Perhaps this mindset is why I tend to be more alone. Initially, I quite liked it; I had all the free time in the world to do whatever I wanted, watch shows, and spend time with my dog, who I got a year ago. Honestly, having a dog is like having a child, so that keeps me very occupied. Work often takes over, which I don’t enjoy. I love reading, and I’m proud to have read two books recently, though I’ve fallen off pace since switching jobs. I need to get back into that rhythm to avoid feeling so dreadful about my life.
With my husband, we do spend time together, but miscommunication and tension often arise from our differing values. I cherish quality time, but he’s very sociable, and I’m the opposite. I’m quite conservative with my energy, reserving it for certain people. So, when he makes plans on our shared day off, I get disappointed. I tend to get angry and wonder, “Is it too much to ask for?” We live together, but our time after work often amounts to just dinner and sleep. It’s not the same.
Sometimes, I wonder if it’s a “me problem”—not being able to occupy my own time. But perhaps not everyone shares my idea of fun.

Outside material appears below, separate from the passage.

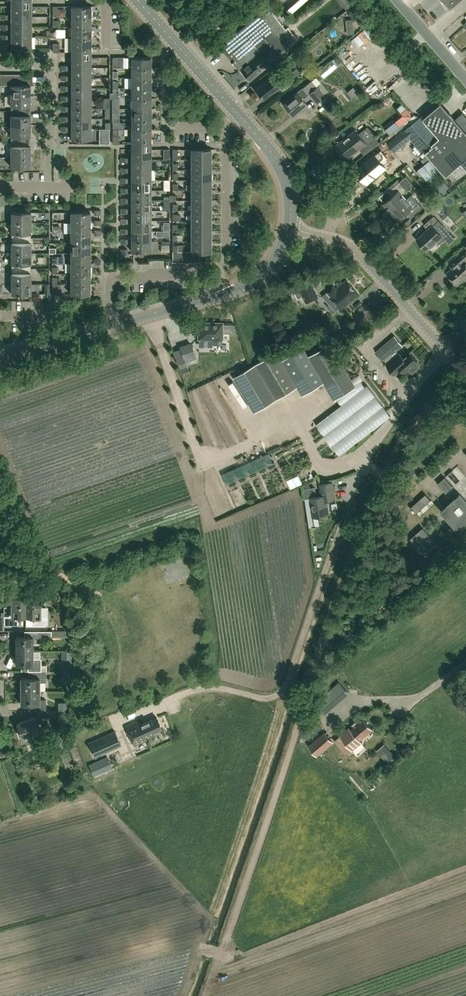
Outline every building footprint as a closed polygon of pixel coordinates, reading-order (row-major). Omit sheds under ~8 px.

I’m a homebody, and while I like going out, Singapore’s weather can be unbearable. I enjoy connecting with people I genuinely vibe with, like my husband’s colleagues or family. I don’t think I have trouble socializing; I’m just selective, and I prefer to keep my private life private. Maybe I’m just not meeting the right people, or perhaps I’m not approachable. So many questions swirl in my mind.
A Reminder to Myself
Ultimately, I think I need to learn to be kinder to myself and more adaptable, especially when I’m alone, which is often. I want to be okay with that. So, to wrap up this post, I have to remind myself that being alone is perfectly alright as long as I can live with it. And it’s fine if I haven’t found my “tribe” yet; there are still many years ahead to meet new people, and patience is key. The right people, those meant to be in my life, will eventually appear.
I hope this topic resonated with some of you. Let me know if you’d like to hear more. Goodbye for now!